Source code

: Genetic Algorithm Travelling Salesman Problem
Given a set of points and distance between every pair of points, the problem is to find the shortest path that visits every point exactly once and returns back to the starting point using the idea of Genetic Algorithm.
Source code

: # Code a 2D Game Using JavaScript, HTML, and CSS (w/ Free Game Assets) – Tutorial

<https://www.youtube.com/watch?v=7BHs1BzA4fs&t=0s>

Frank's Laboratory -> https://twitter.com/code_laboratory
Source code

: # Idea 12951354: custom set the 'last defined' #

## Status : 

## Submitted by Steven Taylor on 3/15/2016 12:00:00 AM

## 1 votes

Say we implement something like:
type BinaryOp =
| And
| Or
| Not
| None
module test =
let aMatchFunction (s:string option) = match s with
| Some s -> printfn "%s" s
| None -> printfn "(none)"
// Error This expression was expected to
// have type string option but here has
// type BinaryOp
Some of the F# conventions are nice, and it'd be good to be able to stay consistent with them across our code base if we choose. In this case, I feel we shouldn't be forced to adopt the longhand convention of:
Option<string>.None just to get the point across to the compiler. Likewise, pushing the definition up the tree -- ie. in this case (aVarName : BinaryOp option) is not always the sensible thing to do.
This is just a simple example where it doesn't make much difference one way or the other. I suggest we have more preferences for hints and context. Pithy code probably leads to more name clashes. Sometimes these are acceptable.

==

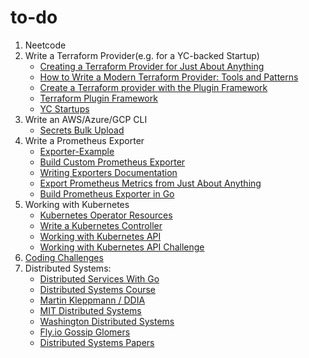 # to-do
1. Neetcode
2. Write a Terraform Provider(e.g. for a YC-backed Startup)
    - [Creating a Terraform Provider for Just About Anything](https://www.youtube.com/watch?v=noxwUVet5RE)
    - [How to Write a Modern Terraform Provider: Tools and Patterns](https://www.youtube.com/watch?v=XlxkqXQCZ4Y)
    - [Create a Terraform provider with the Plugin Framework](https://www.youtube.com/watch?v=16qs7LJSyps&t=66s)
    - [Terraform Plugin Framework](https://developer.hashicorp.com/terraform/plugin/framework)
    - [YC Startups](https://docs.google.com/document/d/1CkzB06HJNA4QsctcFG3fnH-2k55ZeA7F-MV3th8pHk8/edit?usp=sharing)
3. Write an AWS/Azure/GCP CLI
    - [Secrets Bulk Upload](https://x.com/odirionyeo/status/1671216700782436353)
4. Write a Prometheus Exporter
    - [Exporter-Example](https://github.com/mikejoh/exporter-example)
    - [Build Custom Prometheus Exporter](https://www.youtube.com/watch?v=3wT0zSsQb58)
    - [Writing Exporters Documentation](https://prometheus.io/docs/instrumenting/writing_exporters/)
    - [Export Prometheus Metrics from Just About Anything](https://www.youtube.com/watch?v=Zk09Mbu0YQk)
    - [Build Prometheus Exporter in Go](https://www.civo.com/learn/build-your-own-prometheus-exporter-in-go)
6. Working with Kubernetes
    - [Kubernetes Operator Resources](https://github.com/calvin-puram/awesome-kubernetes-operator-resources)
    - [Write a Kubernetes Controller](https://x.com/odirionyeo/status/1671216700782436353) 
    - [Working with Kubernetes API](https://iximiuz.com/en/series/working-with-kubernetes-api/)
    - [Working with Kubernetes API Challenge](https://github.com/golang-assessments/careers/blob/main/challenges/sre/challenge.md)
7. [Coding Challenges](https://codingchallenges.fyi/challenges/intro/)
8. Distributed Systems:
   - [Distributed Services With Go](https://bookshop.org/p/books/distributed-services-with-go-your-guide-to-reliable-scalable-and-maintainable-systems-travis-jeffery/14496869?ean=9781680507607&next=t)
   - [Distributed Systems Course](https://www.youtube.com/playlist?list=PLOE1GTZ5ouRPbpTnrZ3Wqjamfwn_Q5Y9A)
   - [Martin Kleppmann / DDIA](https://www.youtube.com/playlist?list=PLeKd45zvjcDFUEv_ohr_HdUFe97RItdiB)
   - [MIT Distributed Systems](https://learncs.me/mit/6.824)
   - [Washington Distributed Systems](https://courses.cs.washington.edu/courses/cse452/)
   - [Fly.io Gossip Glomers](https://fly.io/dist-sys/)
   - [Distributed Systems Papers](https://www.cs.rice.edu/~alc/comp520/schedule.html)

PROBLEM: Only the lines above starting with the one with "was expected to" and going through the one with "This is just" are to be copied, word for word and with both ends kept.

RESPONSE:
// Error This expression was expected to
// have type string option but here has
// type BinaryOp
Some of the F# conventions are nice, and it'd be good to be able to stay consistent with them across our code base if we choose. In this case, I feel we shouldn't be forced to adopt the longhand convention of:
Option<string>.None just to get the point across to the compiler. Likewise, pushing the definition up the tree -- ie. in this case (aVarName : BinaryOp option) is not always the sensible thing to do.
This is just a simple example where it doesn't make much difference one way or the other. I suggest we have more preferences for hints and context. Pithy code probably leads to more name clashes. Sometimes these are acceptable.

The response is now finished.